** About this task **
Scan the entries below and give the number of lines containing "direct", with no accompanying words.

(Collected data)
=-=-=-=-=

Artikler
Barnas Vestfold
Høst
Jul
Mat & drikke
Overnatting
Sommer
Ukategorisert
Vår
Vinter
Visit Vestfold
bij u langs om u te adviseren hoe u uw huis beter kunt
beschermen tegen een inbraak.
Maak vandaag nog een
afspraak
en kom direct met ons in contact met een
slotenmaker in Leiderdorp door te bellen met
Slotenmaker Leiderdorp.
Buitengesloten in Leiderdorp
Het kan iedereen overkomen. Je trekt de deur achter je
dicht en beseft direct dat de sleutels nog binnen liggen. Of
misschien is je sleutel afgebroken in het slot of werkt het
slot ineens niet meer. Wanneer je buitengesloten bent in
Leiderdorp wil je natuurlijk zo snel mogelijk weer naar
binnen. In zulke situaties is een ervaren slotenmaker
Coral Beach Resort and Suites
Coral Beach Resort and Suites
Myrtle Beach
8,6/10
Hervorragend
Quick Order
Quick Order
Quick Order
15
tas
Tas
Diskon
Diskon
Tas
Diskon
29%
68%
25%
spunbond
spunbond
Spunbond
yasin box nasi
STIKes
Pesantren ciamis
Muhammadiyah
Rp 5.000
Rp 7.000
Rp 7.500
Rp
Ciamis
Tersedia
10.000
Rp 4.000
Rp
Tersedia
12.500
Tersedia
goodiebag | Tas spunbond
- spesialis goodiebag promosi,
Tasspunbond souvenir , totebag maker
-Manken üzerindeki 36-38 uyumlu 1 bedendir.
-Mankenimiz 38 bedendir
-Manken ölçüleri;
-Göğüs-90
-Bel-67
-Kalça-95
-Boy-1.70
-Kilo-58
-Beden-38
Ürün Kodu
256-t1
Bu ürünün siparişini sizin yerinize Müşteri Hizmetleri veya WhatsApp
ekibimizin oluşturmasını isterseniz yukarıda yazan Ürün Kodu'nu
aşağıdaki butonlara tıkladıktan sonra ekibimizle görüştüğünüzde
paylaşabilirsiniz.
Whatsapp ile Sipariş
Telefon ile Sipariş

=-=-=-=-=

** Output for this task **
2